US-CN TRADE WAR, A DISTURBANCE IN MICE INDUSTRY
Executive Summary
The atmosphere of trade is looking gloom since the United States started an investigation on their trade policy in 2017. The U.S. attempted to raise a tariff in order to reduce their trade deficit which cause an unsatisfaction to many countries and accused China of unfair trading practices. Also, China reacted by imposing a tariff on American products. However, both U.S. and China held several meetings in order to end the conflicts but fail to achieve any mutual agreements, so the trade war continues. As a result, there are wide range impacts on every industry including MICE. Because of a concern in the economic situation, MICE travelers could be unwilling to spend more money on their trips.
Key Fact and Figures
- Currently, The U.S. has already imposed tariffs on $250 billion worth of Chinese products and expect to impose $350 billion more.

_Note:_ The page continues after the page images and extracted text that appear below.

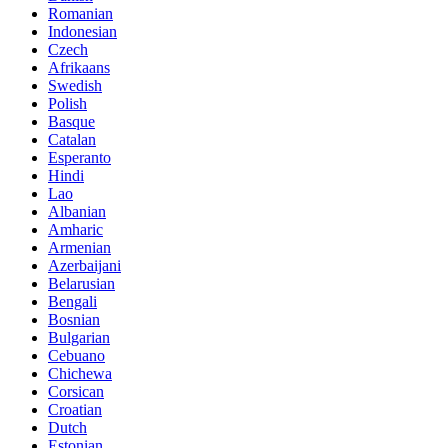
Romanian
Indonesian
Czech
Afrikaans
Swedish
Polish
Basque
Catalan
Esperanto
Hindi
Lao
Albanian
Amharic
Armenian
Azerbaijani
Belarusian
Bengali
Bosnian
Bulgarian
Cebuano
Chichewa
Corsican
Croatian
Dutch
Estonian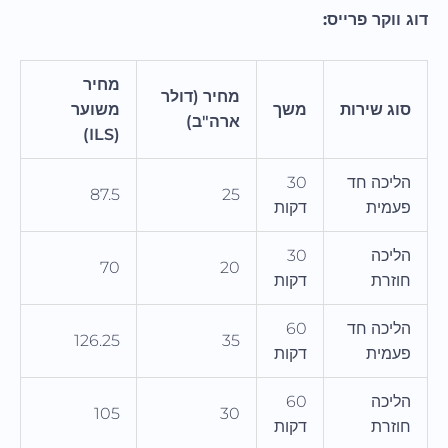
דוג ווקר פרייס:
מחיר
מחיר (דולר
סוג שירות
משך
משוער
ארה"ב)
(ILS)
הליכה חד
30
87.5
25
פעמית
דקות
הליכה
30
70
20
חוזרת
דקות
הליכה חד
60
126.25
35
פעמית
דקות
הליכה
60
105
30
חוזרת
דקות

- China, the world's largest business travel consumption market, had business travel expenditures of $344.6 billion in 2017 and expected to growth in 2018.
- The tension over US-CN trade war pushed down the number of Chinese tourists by 1.72% in the first quarter of 2019 compared to the same period last year, according to Association of Thai Travel Agents.
- Thailand had a 95.57% growth in Chinese MICE visitors from 2015 to 2018, according to TCEB.